D’abord, Charlie Hebdo, pour « borderline » qu’était et restera l’hebdomadaire, n’a pas fanfaronné après les horreurs perpétrées par Daesh. Le journal n’a pas non plus osé trouver des excuses à ces tristes sires. Fervent partisan de la laïcité, certes à sa manière bien à lui, il s’est borné à caricaturer toutes les religions et force est d’admettre que l’une d’entre elles l’a davantage mal pris que les autres. Bien avant l’épopée sanglante des frères Kouachi, la protection policière de feu Charb n’était-elle pas consécutive aux menaces très explicites de musulmans à la susceptibilité prononcée ?
Ensuite, Charlie Hebdo n’a jamais associé son nom à un ou des terroristes.
Enfin, l’auditoire de l’humoriste est autrement plus important que celui de l’hebdomadaire, même si la donne pourrait bien changer avec les événements tragiques de ces derniers jours.
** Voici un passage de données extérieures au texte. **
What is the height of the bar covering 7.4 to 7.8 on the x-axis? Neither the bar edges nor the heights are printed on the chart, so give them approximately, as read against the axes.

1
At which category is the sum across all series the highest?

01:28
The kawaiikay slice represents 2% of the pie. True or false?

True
Dieudonné avait à ce titre un devoir moral de retenue qui consistait à ne pas venir ajouter de l’huile sur le feu, lui qui sait mieux que quiconque que la minute de silence pour les morts de Charlie Hebdo n’a pas fait l’unanimité dans les établissements scolaires et que tous les musulmans n’ont pas condamné l’attentat de la rue Nicolas Appert.
Responsable et coupable
La satire est une chose et tend par définition à chatouiller les âmes sensibles. La provocation en est une autre, plus globale, et doit être elle aussi manipulée avec précaution. Gratuite, elle peut susciter l’incompréhension voire pire. Dans un contexte exceptionnel d’une unité nationale qui l’a été tout autant, quand bien même celle-ci serait illusoire et éclaterait très vite, indépendamment de la présence dans le cortège des officiels de dirigeants peu enclins à l’ouverture au sens large, elle peut littéralement tuer la notoriété, le prestige et discréditer son auteur ad vitam aeternam.
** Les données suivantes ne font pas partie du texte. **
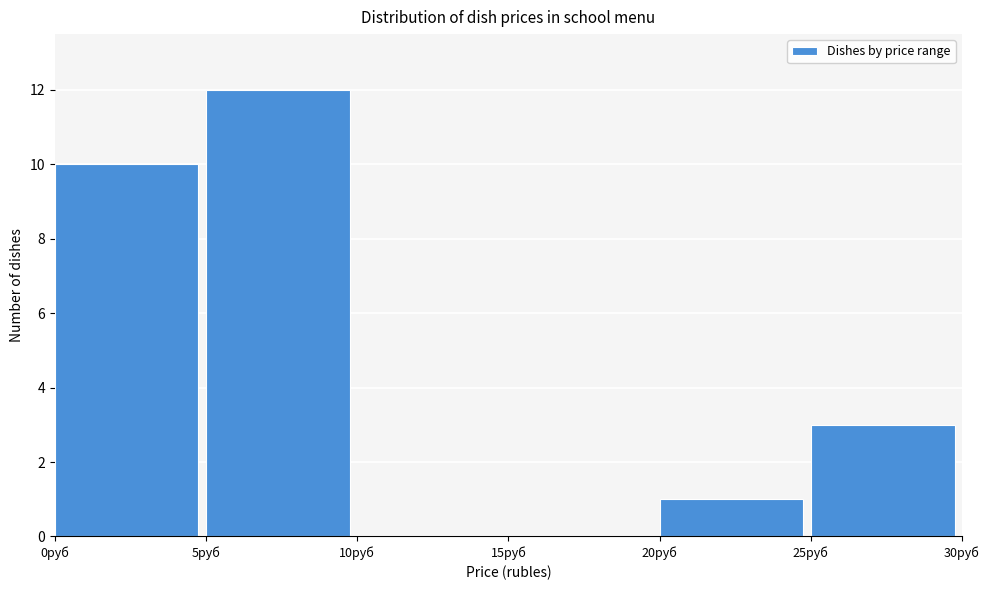

Reading left to right, list every bar in this chart as the range it spans on the x-axis followed by its height. The values are not printed on the chart, so give them approximately, as read against the axis.

0 to 5: 10
5 to 10: 12
10 to 15: 0
15 to 20: 0
20 to 25: 1
25 to 30: 3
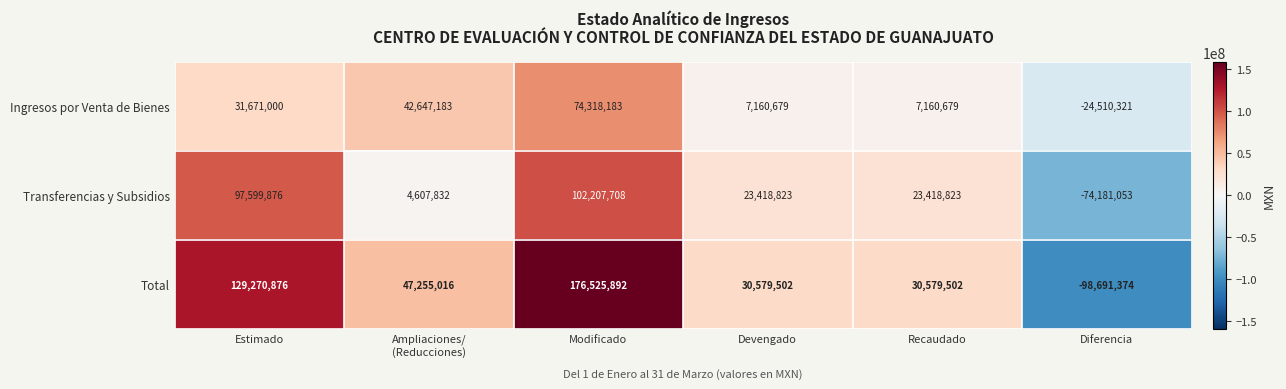

The Ingresos por Venta de Bienes series shows 74318183 at Modificado. True or false?

True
Prisonnier de son personnage, Dieudonné l’est sans l’ombre d’un doute. Il est surtout responsable et coupable. Parce qu’ils étaient des centaines de milliers voire plus à l’écouter (il s’en trouvera encore beaucoup pour le soutenir ou au moins lui trouver des circonstances atténuantes tout aussi sujettes à caution que celles d’autrefois) et parce qu’il sait bien que son discours de « diviseur commun » est apprécié de personnes préjudiciables à un pays qui aspire à davantage d’apaisement. Parce qu’il est assez intelligent pour connaître la portée des mots et parce que son public est en grande partie constitué de jeunes déjà (mal) conditionnés ou sur lesquels il n’est pas besoin de souffler très fort pour qu’ils basculent définitivement dans le rejet de la France, de l’autorité et des Juifs.
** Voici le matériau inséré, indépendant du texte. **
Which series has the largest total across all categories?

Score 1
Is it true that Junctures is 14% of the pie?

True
Piteux jusqu’au bout, l’humoriste a adressé une réponse au ministre de l’Intérieur Bernard Cazeneuve dans laquelle il a pris une posture victimaire que d’ordinaire il ne renâcle pas à critiquer dans tous ses spectacles. Morceaux choisis : « depuis un an, l’Etat m’a dans le viseur et cherche à m’éliminer par tous les moyens […] Plus de quatre-vingt condamnations se sont abattues sur moi et mes proches. Depuis un an, je suis traité comme l’ennemi public numéro un […] Dès que je m’exprime, on ne cherche pas à me comprendre, on ne veut pas m’écouter. »
On a connu Dieudonné plus inspiré et un enfant surpris les doigts dans un pot de confiture n’aurait pas renié cette missive. On relèvera aussi son silence assourdissant quant à sa propension à recourir aux dons de ses fans pour s’acquitter de ses amendes. Qu’il « soit » ou « se sente » Charlie Coulibaly n’a pas d’importance, contrairement à ce que ce que ses « supporteurs » prétendent : dans les deux cas, un carnage antisémite est avalisé.
Puisse-t-il être épargné, lui, pour que les Français ne se sentent pas obligés de scander « Je suis Dieudonné ». Même si on peut espérer que nombre de nos concitoyens ont désormais compris que son usage de la liberté d’expression est autrement plus dangereux que celui qu’en fait « Charlie ».